KUTIPAN TEKS:
Maraknya aksi saling hujat di media sosial (medsos) bahkan menjurus isu SARA menjadi cermin rendahnya tingkat toleransi masyarakat. Hal itu sangat terlihat pada momen-momen pemilu dari pilres sampai pilkada. Tak heran, Presiden Jokowi mengaku geleng-geleng kepala melihat sarana medsos yang tidak digunakan dengan baik.
Pengajar Pascasarjana Komunikasi di UI, STIK-PTIK, dan Unhan, Puspitasari menganggap situasi tersebut sebagai wujud pengabaian pemerintah mengedukasi masyarakat akan pentingnya sikap toleransi. Implikasinya dapat dilihat pada saat-saat sekarang ini.
Menurutnya, sikap intoleransi bukan hanya terjadi pada level masyarakat mayoritas tetapi tumbuh subur pada masyarakat minoritas. Menariknya, konservatisme mulai muncul menjadi fenomena global dengan terpilihnya Donald Trump menjadi Presiden AS.
“Masyarakat kita secara sosio-kultural memiliki kerapuhan. Sudah saatnya sekarang mulai meredefinisikan ulang, menyusun regulasi untuk membentuk karakter, konteks, dan konsep Kebhinekaan,” kata Puspitasari dalam diskusi bertema “Media Sosial dan Kegaduhan Politik” yang digelar di Kantor Para Syndicate, Jakarta, Jumat (18/11).
Dikatakan, permasalahan toleransi di Indonesia terekam dalam perkembangan sejarah bangsa dari tahun 1920 sampai sekarang. Tahun 1920 Muhammadiyah dipelopori KH Ahmad Dahlan mulai menyusun konsep pembedaan antara agama sebagai sikap sosial dengan agama sebagai identitas. Namun pada saat bersamaan karena intrik kolonial terjadi pembantaian terhadap etnis Tionghoa.
“Di satu sisi ada pemahaman tentang Kebhinekaan namun di sisi lain ada sentimen SARA. Ketegangan tahun 20-an hingga kini belum selesai,” jelasnya.
Puspitasari menilai, rapuhnya sosio-kultural masyarakat membuat banyak pihak dengan mudah memanfaatkan medsos untuk mencampuradukan emosi publik dengan tujuan negatif. Polarisasi sangat kentara di medsos yang isinya banyak menebar provokasi berdasar kebencian.

KUMPULAN SOAL:
(1) Dalam teks tentang toleransi di media sosial, apa yang menurut Puspitasari membuat banyak pihak dapat dengan mudah memanfaatkan medsos untuk mencampuradukkan emosi publik? Jelaskan dalam satu sampai tiga kalimat.
(2) Tuliskan lanjutan teks tentang toleransi di media sosial, dimulai setelah kalimat terakhirnya.
Daftar yang menyusul tidak diperlukan untuk mengerjakan soal apa pun.

CUPLIKAN DATA:
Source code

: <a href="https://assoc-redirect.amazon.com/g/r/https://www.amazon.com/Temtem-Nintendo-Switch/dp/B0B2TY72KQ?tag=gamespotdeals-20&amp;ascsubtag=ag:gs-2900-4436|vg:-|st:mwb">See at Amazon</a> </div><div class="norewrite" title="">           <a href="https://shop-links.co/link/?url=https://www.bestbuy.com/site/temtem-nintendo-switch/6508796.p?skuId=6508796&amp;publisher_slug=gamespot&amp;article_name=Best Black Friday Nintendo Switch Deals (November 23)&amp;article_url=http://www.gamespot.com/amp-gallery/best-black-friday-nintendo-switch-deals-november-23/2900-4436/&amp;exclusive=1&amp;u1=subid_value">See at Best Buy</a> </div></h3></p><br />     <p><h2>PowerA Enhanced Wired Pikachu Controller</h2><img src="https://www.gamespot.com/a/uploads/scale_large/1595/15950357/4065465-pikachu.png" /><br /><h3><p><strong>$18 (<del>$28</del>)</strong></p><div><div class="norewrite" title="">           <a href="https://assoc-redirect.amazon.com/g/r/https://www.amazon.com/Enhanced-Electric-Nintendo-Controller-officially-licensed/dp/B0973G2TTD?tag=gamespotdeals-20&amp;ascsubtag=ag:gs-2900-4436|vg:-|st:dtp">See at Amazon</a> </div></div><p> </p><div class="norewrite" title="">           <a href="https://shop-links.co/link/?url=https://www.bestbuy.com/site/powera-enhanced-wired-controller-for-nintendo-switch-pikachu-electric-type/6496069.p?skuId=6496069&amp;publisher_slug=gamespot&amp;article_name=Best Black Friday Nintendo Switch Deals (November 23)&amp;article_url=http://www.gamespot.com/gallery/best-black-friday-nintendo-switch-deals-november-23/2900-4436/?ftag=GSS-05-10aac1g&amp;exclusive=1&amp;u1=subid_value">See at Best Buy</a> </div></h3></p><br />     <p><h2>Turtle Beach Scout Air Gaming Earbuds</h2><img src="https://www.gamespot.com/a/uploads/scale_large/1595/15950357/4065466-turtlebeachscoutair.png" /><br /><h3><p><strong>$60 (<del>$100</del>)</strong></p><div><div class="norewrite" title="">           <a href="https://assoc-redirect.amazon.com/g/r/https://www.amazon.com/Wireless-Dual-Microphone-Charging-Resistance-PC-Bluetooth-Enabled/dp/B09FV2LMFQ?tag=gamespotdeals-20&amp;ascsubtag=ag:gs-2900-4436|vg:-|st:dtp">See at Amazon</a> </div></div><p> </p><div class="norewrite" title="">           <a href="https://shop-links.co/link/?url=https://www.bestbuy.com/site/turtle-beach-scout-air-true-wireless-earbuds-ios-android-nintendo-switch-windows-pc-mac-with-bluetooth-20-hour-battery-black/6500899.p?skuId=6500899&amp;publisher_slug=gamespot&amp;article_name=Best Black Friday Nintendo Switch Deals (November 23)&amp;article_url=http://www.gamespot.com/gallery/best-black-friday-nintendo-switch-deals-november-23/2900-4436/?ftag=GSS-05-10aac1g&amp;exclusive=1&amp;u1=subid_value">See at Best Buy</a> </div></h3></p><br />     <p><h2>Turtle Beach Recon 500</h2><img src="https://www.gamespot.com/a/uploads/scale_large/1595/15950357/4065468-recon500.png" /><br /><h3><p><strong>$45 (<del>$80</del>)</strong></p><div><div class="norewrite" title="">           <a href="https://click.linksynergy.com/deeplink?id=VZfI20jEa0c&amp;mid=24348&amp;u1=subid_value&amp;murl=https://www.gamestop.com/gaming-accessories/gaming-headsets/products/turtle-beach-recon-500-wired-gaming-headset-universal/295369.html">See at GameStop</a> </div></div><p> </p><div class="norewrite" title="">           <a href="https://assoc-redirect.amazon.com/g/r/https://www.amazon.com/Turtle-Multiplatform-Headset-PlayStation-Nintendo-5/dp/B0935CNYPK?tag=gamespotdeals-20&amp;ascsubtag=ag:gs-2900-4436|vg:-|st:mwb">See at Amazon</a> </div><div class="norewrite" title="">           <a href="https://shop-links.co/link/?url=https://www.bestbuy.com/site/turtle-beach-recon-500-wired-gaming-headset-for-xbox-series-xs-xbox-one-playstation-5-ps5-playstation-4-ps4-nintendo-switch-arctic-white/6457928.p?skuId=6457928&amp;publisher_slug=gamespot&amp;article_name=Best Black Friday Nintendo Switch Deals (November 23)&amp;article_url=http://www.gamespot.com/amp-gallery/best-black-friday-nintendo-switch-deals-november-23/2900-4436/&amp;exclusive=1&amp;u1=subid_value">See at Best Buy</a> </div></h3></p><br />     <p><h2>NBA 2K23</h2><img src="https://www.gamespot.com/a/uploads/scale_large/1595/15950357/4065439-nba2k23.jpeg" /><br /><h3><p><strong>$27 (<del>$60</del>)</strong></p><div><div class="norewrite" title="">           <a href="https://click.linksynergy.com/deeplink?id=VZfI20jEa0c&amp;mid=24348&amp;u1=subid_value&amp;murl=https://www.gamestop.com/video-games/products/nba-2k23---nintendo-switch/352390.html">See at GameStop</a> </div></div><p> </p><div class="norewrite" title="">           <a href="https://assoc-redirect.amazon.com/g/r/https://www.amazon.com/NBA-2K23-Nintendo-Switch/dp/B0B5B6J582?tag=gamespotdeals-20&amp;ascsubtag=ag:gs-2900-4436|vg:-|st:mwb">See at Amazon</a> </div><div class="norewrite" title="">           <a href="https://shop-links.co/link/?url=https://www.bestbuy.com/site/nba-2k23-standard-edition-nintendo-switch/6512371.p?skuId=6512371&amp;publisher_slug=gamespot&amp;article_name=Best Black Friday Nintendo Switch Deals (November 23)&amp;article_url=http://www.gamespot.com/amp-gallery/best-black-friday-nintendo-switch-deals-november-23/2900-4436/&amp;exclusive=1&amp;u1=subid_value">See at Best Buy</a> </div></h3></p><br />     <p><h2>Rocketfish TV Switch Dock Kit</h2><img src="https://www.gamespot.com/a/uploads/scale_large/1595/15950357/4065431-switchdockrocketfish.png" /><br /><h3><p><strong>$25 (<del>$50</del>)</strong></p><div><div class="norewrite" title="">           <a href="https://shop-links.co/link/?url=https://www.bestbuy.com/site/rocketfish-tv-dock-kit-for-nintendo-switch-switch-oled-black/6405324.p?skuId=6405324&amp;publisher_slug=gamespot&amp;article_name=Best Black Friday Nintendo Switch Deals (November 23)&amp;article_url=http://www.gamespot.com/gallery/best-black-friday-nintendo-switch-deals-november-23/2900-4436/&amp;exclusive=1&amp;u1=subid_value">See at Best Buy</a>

KUNCI JAWABAN:
(1) Penyebabnya adalah rapuhnya sosio-kultural masyarakat. Kerapuhan itu membuat banyak pihak dengan mudah memanfaatkan medsos untuk mencampuradukkan emosi publik dengan tujuan negatif.

(2)
Bisnis
Ketua Program Studi Massa Akademi Televisi Indonesia Agus Sudibyo menilai, medsos selaku institusi bisnis seharusnya mulai memikirkan dampak meresahkan dari pengguna-pengguna yang tidak bertanggung jawab. Celakanya, pakar komunikasi Indonesia hingga kini belum mampu mendefinisikan medsos apakah tergolong model komunikasi massa, kelompok, atau publik.
“Sosmed punya tanggung jawab menciptakan ruang publik, dunia maya, yang beretika dan beradab,” kata Agus.
Agus mengatakan, Indonesia bisa mengambil contoh negara-negara pencipta teknologi seperti AS atau negara-negara di benua Eropa yang memasukan literasi digital sebagai kurikulum. Hal ini penting untuk membuat pemilik medsos beretika.
Menurut Agus, pemilik akun Facebook di dunia sebanyak 1,23 miliar. Facebook mengambil keuntungan dari pemilik akun dengan merekam data perilaku bahkan memuat iklan digital yang bisa dengan mudah masuk ke ruang privat penggunanya. Karena mengambil keuntungan seharusnya medsos turut bertanggung jawab dengan isi kontennya.
“Tahun 2016 belanja iklan digital di Indonesia Rp 13 triliun. Rp 8,5 triliun diambil Google, Facebook, Twitter, dll. Raksasa global mengambil banyak dan tidak membayar pajak. Mereka tidak mendidik pengguna medsos,” tegas Agus.( sp / im )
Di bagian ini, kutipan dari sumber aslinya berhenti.